Type out the whole listing below word for word, keeping every line as it is, and leave the pictures out of your answer.

_Study material_
★ ★ ★ ★ ★

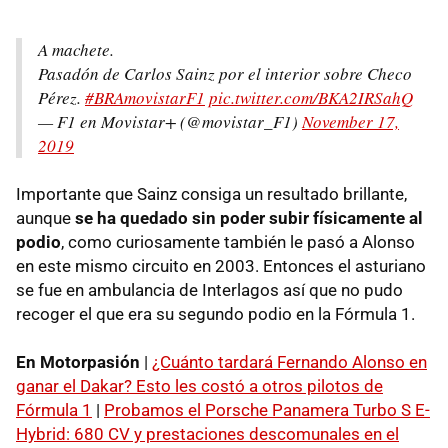
A machete.
Pasadón de Carlos Sainz por el interior sobre Checo
Pérez.
#BRAmovistarF1
pic.twitter.com/BKA2IRSahQ
— F1 en Movistar+ (@movistar_F1)
November 17,
2019
Importante que Sainz consiga un resultado brillante,
aunque
se ha quedado sin poder subir físicamente al
podio
, como curiosamente también le pasó a Alonso
en este mismo circuito en 2003. Entonces el asturiano
se fue en ambulancia de Interlagos así que no pudo
recoger el que era su segundo podio en la Fórmula 1.
En Motorpasión
|
¿Cuánto tardará Fernando Alonso en
ganar el Dakar? Esto les costó a otros pilotos de
Fórmula 1
|
Probamos el Porsche Panamera Turbo S E-
Hybrid: 680 CV y prestaciones descomunales en el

★ ★ ★ ★ ★

_Task response_
A machete.
Pasadón de Carlos Sainz por el interior sobre Checo
Pérez.
#BRAmovistarF1
pic.twitter.com/BKA2IRSahQ
— F1 en Movistar+ (@movistar_F1)
November 17,
2019
Importante que Sainz consiga un resultado brillante,
aunque
se ha quedado sin poder subir físicamente al
podio
, como curiosamente también le pasó a Alonso
en este mismo circuito en 2003. Entonces el asturiano
se fue en ambulancia de Interlagos así que no pudo
recoger el que era su segundo podio en la Fórmula 1.
En Motorpasión
|
¿Cuánto tardará Fernando Alonso en
ganar el Dakar? Esto les costó a otros pilotos de
Fórmula 1
|
Probamos el Porsche Panamera Turbo S E-
Hybrid: 680 CV y prestaciones descomunales en el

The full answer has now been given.